__Work to be completed__
Continue the Illinois appeals court opinion on the attempted murder conviction, starting right after its last sentence.

__Passage provided__

<<<<

People v. Neal, 26 Ill. App. 3d 22 (1975)

Feb. 28, 1975 · Illinois Appellate Court · No. 73-243
26 Ill. App. 3d 22

The People of the State of Illinois, Plaintiff-Appellee, v. Jerry Neal, Defendant-Appellant.

(No. 73-243;

Third District

February 28, 1975.

*23James Geis and Robert Agostinelli, both of State Appellate Defender’s Office, of Ottawa, for appellant.

David DeDoncker, State’s Attorney, of Rock Island (W. G. Schick, Assistant State’s Attorney, of counsel), for the People.


delivered the opinion of the court:

Defendant Jerxy Neal appeals from a conviction of the offense of attempted murder following a jury trial in the Circuit Court of Rock Island County. Defendant was sentenced to a term of 4 to 12 years in the penitentiary.

From the record it is apparent that defendant’s former girlfriend had been dating the victim Denny West for some time prior to the incident. Steve Mascaro, a mutual friend who served as an intermediary between the two individuals, testified that there had been hard feelings between defendant and West for at least a month prior to the shooting. Mascaro testified that on several occasions defendant mentioned that he had a gun and was going to “get” West. However, Mascaro also indicated that West was willing to accept defendant’s challenge. On April 22, 1973, defendant and his young son had purchased some .22-caliber shells to replace the supply they had used up in some target practice. On the way home, they stopped at a tavern for a drink and a coke. Before defendant got the beverages he noticed that his young son was playing on some of the parked cars and went out to get him. At this time, West, who had apparently not been seen by Neal in the tavern, came out and stood between defendant and defendant’s car. West shouted at defendant *24and said he wanted to settle the matter between them. There is conflict in the testimony as to what then occurred.

>>>>

__Information given__
<<<<

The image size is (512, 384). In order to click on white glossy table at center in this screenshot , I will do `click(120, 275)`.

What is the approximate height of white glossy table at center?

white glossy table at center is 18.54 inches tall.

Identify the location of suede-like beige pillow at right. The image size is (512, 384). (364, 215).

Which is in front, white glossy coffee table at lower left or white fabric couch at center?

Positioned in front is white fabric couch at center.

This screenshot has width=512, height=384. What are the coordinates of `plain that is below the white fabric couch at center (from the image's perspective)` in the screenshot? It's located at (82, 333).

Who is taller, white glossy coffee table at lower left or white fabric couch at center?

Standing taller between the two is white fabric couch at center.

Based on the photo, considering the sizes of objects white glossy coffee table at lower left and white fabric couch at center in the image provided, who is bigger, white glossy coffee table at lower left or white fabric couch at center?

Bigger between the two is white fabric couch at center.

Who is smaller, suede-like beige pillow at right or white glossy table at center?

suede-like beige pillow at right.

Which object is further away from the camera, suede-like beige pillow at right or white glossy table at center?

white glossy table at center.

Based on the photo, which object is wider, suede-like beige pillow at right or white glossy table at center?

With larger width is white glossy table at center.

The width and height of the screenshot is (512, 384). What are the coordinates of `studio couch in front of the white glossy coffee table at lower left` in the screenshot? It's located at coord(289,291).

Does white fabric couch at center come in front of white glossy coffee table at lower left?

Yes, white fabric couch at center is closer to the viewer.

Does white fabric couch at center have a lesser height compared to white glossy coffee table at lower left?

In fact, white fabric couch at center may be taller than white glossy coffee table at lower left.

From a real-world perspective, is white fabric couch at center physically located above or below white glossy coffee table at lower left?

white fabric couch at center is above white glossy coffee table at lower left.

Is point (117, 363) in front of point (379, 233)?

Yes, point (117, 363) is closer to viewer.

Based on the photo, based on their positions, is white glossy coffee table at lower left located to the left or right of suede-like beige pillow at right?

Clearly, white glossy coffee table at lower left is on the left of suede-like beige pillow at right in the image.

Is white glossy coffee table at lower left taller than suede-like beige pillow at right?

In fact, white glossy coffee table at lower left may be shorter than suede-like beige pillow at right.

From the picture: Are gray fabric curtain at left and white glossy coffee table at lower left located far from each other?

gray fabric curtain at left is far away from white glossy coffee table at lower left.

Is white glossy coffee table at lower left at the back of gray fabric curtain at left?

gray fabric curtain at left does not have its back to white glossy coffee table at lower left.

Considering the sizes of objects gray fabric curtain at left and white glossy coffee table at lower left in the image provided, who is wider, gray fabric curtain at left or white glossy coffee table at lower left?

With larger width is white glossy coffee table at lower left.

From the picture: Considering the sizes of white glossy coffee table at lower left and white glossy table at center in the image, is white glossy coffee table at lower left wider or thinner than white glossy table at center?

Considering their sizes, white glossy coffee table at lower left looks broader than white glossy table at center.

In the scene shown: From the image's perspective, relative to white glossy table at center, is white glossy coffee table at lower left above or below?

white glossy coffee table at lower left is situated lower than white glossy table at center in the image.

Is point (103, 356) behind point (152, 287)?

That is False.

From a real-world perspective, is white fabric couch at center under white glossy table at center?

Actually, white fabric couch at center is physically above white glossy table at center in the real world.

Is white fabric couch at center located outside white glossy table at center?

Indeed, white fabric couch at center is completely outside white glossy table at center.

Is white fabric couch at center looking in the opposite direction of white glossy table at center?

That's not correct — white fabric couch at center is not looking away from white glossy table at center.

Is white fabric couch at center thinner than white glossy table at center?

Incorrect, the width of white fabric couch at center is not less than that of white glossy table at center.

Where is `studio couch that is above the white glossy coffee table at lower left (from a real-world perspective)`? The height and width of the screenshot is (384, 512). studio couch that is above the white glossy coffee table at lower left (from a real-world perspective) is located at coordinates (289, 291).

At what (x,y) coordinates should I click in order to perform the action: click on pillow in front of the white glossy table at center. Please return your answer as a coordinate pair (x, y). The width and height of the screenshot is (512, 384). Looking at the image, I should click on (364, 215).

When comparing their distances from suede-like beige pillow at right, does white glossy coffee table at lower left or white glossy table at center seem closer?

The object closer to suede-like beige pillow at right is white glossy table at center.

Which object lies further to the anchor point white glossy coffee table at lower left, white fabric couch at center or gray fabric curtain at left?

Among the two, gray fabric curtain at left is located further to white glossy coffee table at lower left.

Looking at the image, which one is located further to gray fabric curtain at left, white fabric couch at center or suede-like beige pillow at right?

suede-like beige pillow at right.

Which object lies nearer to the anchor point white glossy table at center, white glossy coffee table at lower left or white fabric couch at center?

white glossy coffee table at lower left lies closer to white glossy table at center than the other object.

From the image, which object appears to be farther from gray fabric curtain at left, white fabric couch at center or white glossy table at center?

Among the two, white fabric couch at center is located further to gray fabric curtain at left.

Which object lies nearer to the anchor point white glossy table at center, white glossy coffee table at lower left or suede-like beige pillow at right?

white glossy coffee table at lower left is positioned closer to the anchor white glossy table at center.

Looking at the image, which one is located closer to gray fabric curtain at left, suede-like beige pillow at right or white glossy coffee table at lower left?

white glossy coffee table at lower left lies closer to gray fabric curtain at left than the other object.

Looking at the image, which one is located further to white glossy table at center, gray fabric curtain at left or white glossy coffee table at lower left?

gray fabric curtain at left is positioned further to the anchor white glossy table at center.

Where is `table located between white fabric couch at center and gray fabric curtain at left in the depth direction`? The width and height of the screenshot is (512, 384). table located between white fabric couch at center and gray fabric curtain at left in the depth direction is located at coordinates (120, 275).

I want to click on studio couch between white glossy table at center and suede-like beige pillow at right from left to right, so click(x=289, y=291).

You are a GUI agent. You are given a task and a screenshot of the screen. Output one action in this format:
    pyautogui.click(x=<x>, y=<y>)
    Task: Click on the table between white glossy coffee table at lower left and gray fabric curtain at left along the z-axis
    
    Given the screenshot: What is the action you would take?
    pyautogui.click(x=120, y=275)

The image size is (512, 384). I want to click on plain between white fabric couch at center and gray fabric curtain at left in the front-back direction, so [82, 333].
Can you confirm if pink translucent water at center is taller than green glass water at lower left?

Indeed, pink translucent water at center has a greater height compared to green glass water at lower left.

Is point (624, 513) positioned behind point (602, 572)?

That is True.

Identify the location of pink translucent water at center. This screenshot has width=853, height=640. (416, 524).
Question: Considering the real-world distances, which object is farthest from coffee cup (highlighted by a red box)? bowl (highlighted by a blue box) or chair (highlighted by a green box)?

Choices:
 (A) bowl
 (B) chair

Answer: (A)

>>>>
<<<<

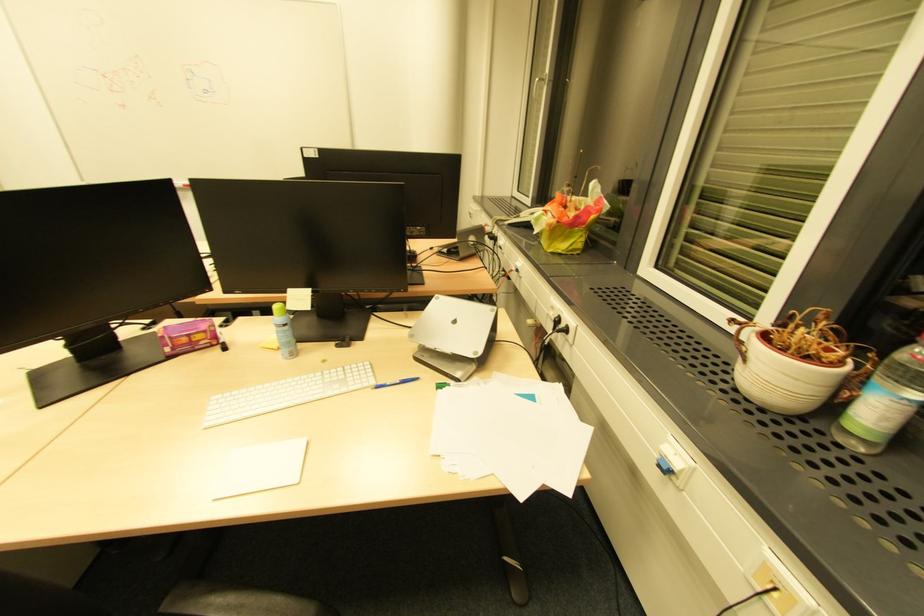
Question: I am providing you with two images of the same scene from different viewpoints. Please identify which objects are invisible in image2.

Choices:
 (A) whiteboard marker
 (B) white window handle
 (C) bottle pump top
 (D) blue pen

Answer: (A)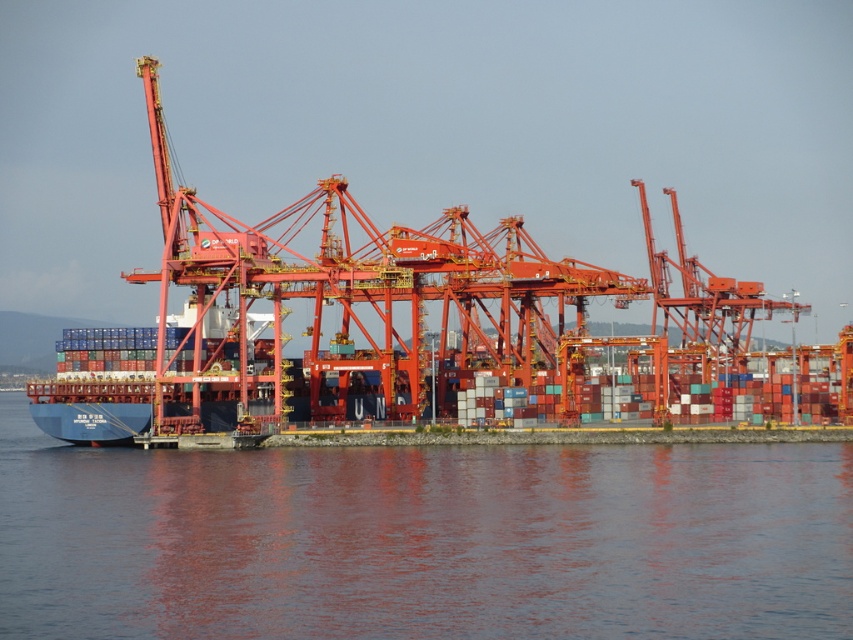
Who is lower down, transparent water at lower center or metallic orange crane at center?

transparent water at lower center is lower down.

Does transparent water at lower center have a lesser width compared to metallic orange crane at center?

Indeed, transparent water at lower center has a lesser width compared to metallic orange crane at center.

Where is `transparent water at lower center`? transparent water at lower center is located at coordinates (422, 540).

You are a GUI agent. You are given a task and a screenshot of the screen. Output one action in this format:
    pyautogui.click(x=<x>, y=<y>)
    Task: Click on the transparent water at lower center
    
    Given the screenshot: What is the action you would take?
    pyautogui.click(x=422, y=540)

>>>>
<<<<

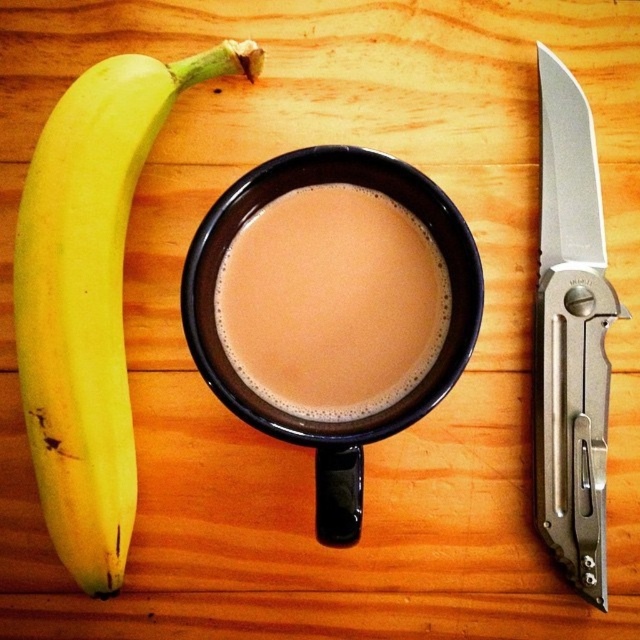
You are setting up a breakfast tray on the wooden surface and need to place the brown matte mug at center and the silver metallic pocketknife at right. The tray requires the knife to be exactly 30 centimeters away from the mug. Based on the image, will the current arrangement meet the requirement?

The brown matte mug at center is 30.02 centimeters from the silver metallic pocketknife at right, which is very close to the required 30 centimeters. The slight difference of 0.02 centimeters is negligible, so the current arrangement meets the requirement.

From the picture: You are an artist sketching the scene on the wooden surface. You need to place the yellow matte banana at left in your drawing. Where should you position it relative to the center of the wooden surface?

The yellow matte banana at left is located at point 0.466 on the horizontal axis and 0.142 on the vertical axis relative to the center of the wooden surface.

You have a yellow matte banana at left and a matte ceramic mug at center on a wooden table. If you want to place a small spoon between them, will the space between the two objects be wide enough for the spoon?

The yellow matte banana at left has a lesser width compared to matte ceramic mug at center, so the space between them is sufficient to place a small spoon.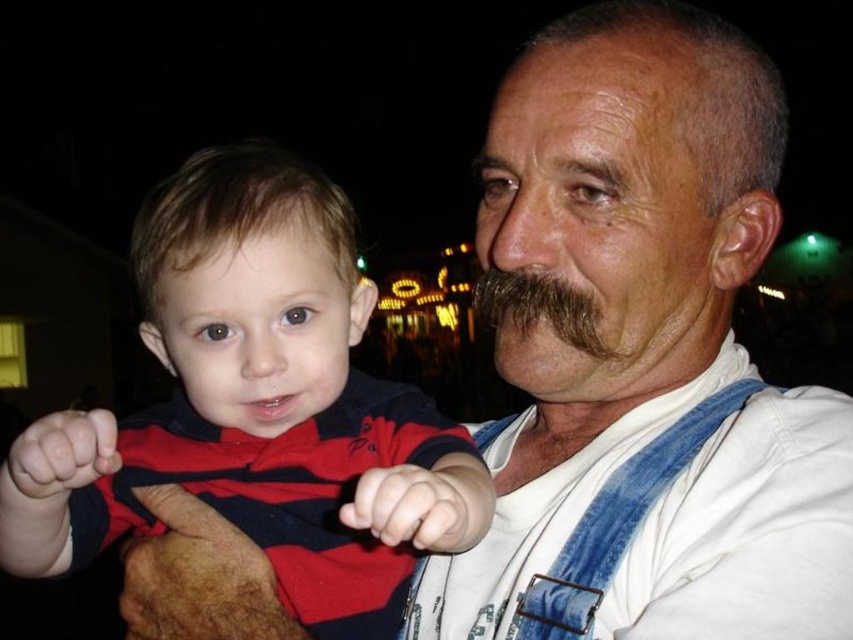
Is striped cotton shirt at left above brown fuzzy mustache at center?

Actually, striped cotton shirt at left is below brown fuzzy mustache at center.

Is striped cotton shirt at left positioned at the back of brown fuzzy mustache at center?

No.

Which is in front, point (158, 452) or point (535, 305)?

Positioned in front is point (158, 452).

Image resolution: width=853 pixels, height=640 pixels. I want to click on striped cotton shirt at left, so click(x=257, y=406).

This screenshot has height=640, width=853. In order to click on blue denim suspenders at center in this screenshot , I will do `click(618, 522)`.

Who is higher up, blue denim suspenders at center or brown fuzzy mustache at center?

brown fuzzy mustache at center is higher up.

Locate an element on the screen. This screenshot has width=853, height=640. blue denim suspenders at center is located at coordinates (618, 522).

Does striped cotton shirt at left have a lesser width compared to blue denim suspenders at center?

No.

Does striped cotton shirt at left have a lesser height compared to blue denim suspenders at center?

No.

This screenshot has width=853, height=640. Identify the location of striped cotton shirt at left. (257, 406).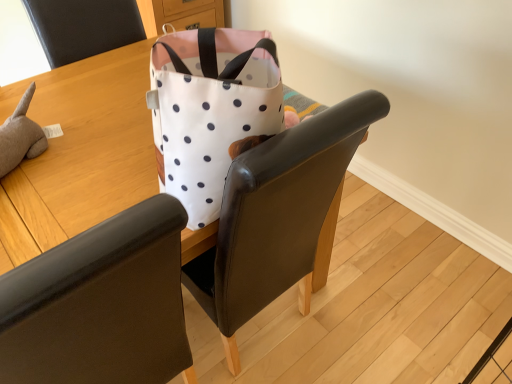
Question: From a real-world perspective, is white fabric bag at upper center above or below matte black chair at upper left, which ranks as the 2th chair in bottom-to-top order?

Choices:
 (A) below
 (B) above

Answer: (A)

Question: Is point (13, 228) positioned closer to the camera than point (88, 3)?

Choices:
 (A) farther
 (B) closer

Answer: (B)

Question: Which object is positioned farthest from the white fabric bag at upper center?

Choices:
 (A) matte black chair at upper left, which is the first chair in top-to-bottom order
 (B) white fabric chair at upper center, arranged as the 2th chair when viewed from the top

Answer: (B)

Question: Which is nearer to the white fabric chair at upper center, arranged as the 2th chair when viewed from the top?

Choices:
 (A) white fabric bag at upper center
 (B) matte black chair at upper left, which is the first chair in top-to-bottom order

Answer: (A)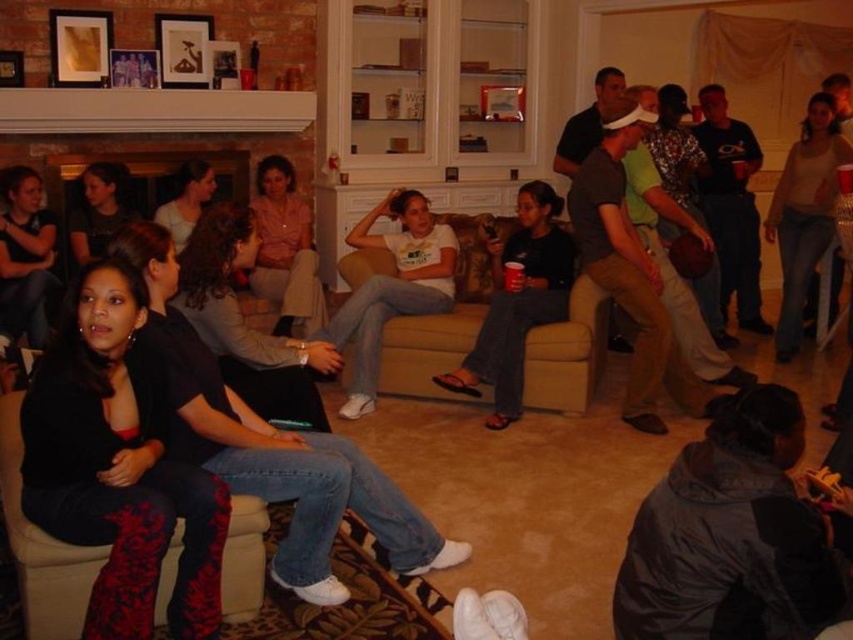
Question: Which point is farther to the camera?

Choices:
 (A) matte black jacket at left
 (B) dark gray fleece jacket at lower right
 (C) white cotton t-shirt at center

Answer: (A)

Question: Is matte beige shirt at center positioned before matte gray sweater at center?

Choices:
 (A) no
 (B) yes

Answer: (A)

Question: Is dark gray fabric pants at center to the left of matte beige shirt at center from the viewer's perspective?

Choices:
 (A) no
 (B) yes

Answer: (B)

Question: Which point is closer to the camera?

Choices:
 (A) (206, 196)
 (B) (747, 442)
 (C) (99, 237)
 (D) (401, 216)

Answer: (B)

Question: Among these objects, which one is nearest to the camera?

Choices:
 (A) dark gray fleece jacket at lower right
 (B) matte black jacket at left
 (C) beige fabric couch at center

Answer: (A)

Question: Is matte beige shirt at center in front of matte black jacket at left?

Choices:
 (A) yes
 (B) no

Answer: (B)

>>>>

__Task output__
West stated that Neal simply pulled the pistol from his pants and shot him. Neal said that he shot West because West grabbed and broke his thumb. He stated that West lunged at him grabbing his thumb and that he was in fear of serious harm and pulled the loaded pistol from his belt and shot West in the stomach. When West kept coming, defendant said, defendant shot at him again, and the bullet whizzed past West’s head. After this, West returned to the tavern where an ambulance was called for him. Defendant Neal then apparently returned to the bar himself to get drinks without mentioning the incident or seeking to aid the injured West. Neal subsequently received treatment for a- compound fracture of his thumb. West denied grabbing defendant’s thumb, but testified that he slapped the gun out of defendant’s hand after the shots were fired, which action could possibly have caused the thumb fracture.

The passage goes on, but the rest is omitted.